ABOUT THIS TASK - Lines holding the string "brown" are the ones to copy; find them all in the data.

DATA EXTRACT -
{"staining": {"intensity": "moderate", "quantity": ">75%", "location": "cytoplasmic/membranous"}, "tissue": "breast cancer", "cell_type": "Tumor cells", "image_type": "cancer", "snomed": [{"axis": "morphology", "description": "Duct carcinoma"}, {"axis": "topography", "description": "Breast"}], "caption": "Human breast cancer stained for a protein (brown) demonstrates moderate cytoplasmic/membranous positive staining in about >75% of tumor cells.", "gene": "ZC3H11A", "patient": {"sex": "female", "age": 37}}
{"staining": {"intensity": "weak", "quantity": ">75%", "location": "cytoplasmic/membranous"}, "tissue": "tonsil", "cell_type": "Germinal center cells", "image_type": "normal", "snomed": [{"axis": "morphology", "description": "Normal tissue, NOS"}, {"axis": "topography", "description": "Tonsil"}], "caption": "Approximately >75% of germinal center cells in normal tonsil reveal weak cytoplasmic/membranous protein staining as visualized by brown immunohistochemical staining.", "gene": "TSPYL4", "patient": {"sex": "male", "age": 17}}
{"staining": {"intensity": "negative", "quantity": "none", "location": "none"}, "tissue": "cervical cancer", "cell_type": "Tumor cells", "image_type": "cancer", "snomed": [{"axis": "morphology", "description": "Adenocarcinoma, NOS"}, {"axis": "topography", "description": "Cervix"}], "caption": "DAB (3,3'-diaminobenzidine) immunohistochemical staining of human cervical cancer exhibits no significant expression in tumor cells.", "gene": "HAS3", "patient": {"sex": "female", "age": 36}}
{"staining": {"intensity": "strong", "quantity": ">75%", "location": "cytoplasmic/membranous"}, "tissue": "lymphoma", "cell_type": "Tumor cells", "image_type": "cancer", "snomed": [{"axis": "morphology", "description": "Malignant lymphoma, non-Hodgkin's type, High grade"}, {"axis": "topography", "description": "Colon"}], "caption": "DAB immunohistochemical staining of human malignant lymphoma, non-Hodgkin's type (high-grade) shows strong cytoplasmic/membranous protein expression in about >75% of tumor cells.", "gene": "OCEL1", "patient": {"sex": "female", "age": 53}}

TASK SOLUTION -
{"staining": {"intensity": "moderate", "quantity": ">75%", "location": "cytoplasmic/membranous"}, "tissue": "breast cancer", "cell_type": "Tumor cells", "image_type": "cancer", "snomed": [{"axis": "morphology", "description": "Duct carcinoma"}, {"axis": "topography", "description": "Breast"}], "caption": "Human breast cancer stained for a protein (brown) demonstrates moderate cytoplasmic/membranous positive staining in about >75% of tumor cells.", "gene": "ZC3H11A", "patient": {"sex": "female", "age": 37}}
{"staining": {"intensity": "weak", "quantity": ">75%", "location": "cytoplasmic/membranous"}, "tissue": "tonsil", "cell_type": "Germinal center cells", "image_type": "normal", "snomed": [{"axis": "morphology", "description": "Normal tissue, NOS"}, {"axis": "topography", "description": "Tonsil"}], "caption": "Approximately >75% of germinal center cells in normal tonsil reveal weak cytoplasmic/membranous protein staining as visualized by brown immunohistochemical staining.", "gene": "TSPYL4", "patient": {"sex": "male", "age": 17}}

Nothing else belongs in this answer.